Attitré par les palais présidentiels, le fils d’immigrés libanais a été l’un des premiers intermédiaires politiques à rendre visite à Patrice Talon, le nouveau président du Bénin. Tout comme à Libreville, l’entrevue qui s’est déroulée le 22 mai au palais de la Marina n’a débouché sur rien, apparend-t-on dans les parages de la présidence gabonaise. Mais Me Bourgi ne désespère pas.

Son cabinet situé dans le 16ème arrondissement parisien continue de recevoir ces opposants et intellectuels africains qui pensent encore que le changement désiré dans leurs pays viendra de la France et donc, forcément, des conseils d’un certain Bourgi.

La réalité de l’influence de l’homme d’affaires est tout autre. Bourgi n’a plus de liens avec l’Elysée, la Coopération française ou encore la cellule africaine. Sa disgrâce date de septembre 2011 quand il affirme au Journal du Dimanche avoir transporté durant les années 90 des « millions de francs » d’Etats africains au profit de Jacques Chirac. L’ancien président menacera un temps de porter l’affaire en justice.
« Je ne l’ai pas dit à la justice mais je me tiens à sa disposition. Deuxièmement, je me suis décidé à parler parce que ma conscience me taraudait et je me disais qu’il était temps de mettre fin à ces pratiques inacceptables et mettre fin aussi au côté obscur de la « Françafrique », déclarait-il le tonitruant avocat à RFI, en 2011.

Le même Bourgi se fendra d’un commentaire à la même radio en juillet 14: « Je n’ai jamais transporté de mallettes (…)». Mais le mal était déjà fait.

En brisant l’omerta sur l’une des facettes de la françafrique, l’avocat s’est coupé des grands ordonnateurs politiques français et africains.
Par contre, l’avocat continue d’entretenir des liens étroits avec les multinationales « amies » de l’Afrique. Sous ses dehors d’un engagement philanthropique contre Ali Bongo et en faveur de la démocratie, l’on décèle une alliance objective entre ce françafricain repenti et ces multinationales qui n’ont pas encore accepté la création de la GOC (Gabon Oil Company), l’interdiction de l’exportation du bois non certifié et l’exigence d’une infime transformation (5%) du manganèse en Afrique.

En dépit de ses déboires, Me Bourgi ferait des pieds et des mains pour renouer avec le pouvoir gabonais, c’est l’impression qu’il donne en tout cas à son désormais ex-client, l’homme d’affaires gabono-malien Saidou Kane.

Interpellé brièvement par la police française en 2015, Saidou Kane a dû changer d’avocat pour obtenir la libération. « Le plus inadmissible c’est que je lui (NDLR: Robert Bourgi) ai versé des indemnités spécialement consacrées à la défense de ce dossier en sus de ses honoraires habituels et il n’a rien foutu, absolument rien.
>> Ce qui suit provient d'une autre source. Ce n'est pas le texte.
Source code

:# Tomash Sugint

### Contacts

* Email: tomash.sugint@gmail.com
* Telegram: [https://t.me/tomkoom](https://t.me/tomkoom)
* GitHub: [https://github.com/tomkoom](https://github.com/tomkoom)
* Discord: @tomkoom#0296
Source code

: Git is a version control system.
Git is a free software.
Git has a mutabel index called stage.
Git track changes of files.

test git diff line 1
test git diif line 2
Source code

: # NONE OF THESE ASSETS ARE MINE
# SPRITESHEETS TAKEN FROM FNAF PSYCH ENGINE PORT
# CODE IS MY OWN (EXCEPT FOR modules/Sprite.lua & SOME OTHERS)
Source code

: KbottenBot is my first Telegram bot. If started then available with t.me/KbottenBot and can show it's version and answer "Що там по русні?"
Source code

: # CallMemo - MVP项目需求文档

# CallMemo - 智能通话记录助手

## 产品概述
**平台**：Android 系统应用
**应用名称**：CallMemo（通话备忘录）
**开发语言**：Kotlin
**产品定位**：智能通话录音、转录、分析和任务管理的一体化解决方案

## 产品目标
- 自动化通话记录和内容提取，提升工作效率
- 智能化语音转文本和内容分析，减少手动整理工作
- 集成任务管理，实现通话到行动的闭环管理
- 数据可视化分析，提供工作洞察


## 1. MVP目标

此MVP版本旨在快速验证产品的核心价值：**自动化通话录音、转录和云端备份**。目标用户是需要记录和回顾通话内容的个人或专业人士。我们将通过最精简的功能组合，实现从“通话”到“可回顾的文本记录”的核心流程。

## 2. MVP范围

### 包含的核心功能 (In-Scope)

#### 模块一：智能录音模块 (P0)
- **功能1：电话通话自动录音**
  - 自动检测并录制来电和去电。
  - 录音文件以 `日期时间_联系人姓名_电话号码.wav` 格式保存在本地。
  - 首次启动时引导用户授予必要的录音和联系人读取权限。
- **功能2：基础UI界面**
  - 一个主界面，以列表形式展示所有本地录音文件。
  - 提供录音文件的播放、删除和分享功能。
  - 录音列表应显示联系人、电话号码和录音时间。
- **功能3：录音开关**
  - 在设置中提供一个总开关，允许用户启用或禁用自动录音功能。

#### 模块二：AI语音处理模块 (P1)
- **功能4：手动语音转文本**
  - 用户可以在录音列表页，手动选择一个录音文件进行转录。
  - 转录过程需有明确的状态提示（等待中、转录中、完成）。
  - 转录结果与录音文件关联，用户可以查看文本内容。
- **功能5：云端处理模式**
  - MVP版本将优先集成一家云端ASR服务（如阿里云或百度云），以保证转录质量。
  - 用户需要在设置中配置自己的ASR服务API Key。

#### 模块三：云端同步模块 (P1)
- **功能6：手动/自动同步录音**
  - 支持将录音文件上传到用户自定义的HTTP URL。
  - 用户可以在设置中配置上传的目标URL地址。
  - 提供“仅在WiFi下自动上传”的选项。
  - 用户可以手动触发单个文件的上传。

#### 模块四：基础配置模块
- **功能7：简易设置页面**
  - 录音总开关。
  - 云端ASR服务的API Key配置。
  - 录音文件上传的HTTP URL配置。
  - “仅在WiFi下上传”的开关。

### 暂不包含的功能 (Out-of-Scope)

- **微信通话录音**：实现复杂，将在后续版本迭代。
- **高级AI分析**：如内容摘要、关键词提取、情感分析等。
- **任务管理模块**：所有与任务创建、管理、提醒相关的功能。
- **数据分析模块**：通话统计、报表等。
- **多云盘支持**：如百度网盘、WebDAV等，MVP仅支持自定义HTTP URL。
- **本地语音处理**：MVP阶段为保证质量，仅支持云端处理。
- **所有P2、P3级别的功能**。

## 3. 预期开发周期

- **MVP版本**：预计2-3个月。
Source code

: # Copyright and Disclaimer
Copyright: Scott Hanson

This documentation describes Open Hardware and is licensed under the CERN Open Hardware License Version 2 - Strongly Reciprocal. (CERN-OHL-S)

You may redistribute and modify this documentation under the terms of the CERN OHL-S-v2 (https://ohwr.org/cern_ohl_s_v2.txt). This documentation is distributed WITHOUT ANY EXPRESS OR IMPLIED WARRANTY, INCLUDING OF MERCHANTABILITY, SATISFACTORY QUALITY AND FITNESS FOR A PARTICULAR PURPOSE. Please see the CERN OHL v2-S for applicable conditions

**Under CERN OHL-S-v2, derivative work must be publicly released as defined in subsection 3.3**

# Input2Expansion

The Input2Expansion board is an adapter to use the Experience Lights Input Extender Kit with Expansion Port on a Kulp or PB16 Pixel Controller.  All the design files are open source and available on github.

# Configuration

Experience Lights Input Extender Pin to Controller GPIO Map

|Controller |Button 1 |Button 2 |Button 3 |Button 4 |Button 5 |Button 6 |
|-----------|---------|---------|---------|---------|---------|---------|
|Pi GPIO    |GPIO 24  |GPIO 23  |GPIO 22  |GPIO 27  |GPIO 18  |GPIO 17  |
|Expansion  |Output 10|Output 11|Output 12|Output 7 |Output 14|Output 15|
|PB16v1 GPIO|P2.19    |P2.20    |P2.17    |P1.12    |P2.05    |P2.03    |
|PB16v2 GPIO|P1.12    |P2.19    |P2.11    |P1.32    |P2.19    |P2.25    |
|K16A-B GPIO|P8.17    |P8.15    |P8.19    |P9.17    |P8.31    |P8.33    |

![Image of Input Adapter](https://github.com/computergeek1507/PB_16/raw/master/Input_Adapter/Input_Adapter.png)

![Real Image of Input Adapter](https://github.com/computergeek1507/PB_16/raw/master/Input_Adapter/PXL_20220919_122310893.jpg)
J’ai même eu le vague sentiment qu’il cherchait à exploiter cette circonstance pour se frayer une voie vers monsieur Maixent Accrombessi et peut être même vers le Président de la République, attitude que je trouve déplorable de la part d’un avocat ! », déclare-t-il dans une interview exclusive accordée au journal gabonais « Le Douk-Douk » en décembre 2015. Sacré Bourgi.